Gerakan tiba-tiba ini membuat pasukan summon Li Yuan kebingungan. Kemudian, Ninjutsu – Shadow Dance!
Beberapa Deception muncul.
Zi zi zi zi…
Beberapa Roh Kecil langsung terbunuh seketika. Kemampuan observasi Mo Fan benar-benar mengerikan. Ada begitu banyak roh, namun ia mampu mengenali mana yang memiliki HP rendah. Mata yang jeli ini telah dilatih selama bertahun-tahun sebagai pemulung.
“Apakah dia akan melakukan serangan balik!” teriak Pan Lin dengan penuh semangat. Jika Li Yuan meraih kemenangan sempurna, memang benar, itu akan luar biasa. Tapi pertandingan dengan naik turun yang dramatis jauh lebih seru untuk ditonton!
“Dia mungkin akan mencoba kabur!” kata Li Yibo. Ia telah melihat peluang tersebut sebelumnya dan memiliki gagasan yang lebih jelas tentang niat Mo Fan. Namun situasinya tegang, jadi tidak ada waktu untuk analisis yang lebih mendetail. Kerumunan Deception memicu kekacauan di lapangan. Tiba-tiba, salah satu Deception mundur.
Inti dari Shadow Dance!
Semua orang memikirkan istilah ini. Li Yuan tidak punya cara untuk membentuk kembali kepungan. Jika ia mencoba mengepung salah satu Deception, inti Shadow Dance akan dengan cepat berpindah ke klon yang berbeda.

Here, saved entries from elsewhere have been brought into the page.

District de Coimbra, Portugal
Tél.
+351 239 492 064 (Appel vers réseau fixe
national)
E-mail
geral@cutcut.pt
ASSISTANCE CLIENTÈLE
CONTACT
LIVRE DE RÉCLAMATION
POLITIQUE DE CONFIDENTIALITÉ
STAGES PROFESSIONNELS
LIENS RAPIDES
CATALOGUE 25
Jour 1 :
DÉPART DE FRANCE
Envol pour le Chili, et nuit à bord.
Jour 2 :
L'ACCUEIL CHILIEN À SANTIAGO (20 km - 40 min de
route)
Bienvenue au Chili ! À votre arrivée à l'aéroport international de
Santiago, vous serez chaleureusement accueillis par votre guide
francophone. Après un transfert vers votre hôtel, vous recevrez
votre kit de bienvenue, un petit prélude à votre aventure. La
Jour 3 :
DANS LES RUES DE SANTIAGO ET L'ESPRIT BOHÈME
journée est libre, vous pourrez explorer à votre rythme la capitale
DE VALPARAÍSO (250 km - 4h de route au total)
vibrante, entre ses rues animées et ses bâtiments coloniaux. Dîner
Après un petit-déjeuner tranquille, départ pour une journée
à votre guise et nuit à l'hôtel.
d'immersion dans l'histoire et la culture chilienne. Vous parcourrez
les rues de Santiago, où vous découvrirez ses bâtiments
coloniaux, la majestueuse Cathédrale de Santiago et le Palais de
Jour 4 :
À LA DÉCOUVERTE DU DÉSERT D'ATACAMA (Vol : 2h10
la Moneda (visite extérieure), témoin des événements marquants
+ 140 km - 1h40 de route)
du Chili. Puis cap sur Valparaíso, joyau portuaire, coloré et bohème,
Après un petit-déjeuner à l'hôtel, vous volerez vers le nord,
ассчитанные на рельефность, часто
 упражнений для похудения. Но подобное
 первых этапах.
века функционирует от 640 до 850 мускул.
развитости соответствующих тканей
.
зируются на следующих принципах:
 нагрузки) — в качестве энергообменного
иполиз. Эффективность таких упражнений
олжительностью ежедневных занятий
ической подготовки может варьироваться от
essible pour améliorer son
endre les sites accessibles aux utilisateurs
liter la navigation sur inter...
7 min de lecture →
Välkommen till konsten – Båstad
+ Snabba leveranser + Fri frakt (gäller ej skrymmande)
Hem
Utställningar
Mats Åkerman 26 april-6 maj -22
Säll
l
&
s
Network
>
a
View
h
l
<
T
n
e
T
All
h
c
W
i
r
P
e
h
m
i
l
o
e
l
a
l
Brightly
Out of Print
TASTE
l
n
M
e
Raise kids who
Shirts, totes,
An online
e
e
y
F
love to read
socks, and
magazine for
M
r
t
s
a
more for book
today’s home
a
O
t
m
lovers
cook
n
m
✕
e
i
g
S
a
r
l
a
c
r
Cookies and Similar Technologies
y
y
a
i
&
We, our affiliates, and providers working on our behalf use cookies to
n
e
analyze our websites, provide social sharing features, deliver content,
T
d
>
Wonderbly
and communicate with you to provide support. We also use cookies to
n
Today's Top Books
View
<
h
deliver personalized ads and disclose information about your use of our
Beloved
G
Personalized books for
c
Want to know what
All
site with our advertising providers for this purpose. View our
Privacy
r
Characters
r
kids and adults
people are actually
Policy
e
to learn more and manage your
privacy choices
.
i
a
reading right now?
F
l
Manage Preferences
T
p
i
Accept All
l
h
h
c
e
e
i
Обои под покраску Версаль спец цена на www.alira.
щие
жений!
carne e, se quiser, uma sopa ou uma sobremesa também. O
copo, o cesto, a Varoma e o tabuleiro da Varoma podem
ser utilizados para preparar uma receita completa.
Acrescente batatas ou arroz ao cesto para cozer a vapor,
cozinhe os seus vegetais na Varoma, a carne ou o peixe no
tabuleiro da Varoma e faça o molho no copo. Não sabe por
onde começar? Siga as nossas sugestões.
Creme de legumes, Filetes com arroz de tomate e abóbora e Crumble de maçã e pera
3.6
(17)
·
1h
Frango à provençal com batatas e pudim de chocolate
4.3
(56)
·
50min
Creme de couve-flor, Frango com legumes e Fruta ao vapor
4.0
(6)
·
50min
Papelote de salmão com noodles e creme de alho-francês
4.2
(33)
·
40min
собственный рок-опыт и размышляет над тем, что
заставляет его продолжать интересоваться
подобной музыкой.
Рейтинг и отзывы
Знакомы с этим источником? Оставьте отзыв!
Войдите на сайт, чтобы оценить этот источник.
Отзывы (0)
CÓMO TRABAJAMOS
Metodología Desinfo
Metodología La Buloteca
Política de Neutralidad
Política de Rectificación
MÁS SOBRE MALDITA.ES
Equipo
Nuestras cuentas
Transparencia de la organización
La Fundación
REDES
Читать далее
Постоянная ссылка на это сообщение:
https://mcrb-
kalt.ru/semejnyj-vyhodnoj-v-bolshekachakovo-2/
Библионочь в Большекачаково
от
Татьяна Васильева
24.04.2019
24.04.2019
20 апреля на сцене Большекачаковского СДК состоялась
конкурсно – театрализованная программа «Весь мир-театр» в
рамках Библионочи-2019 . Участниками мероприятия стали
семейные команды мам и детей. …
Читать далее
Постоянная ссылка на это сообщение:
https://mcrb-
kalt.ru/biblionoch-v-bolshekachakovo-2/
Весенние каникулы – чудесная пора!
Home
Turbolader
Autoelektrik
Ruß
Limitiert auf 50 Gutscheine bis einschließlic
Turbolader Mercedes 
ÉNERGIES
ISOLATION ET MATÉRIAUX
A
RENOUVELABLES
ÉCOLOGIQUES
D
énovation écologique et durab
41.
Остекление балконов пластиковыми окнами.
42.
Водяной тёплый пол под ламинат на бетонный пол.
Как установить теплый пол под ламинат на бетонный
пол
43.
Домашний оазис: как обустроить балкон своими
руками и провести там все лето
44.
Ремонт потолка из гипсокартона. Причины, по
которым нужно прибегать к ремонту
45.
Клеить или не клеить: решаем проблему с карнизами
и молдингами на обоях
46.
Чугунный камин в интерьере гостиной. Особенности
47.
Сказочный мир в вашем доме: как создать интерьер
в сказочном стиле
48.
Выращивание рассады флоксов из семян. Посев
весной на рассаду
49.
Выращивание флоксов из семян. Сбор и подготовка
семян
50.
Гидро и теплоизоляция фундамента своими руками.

Setelah satu klon kabur, klon kedua menyusul. Deception demi Deception mundur ke berbagai arah, dan Li Yuan tidak punya cara untuk menghentikan mereka.
“Dia mau kabur!” Tepat saat Pan Lin mengatakan ini, Deception pertama yang mencoba melarikan diri mengeluarkan suara “shing” dan berubah menjadi balok es.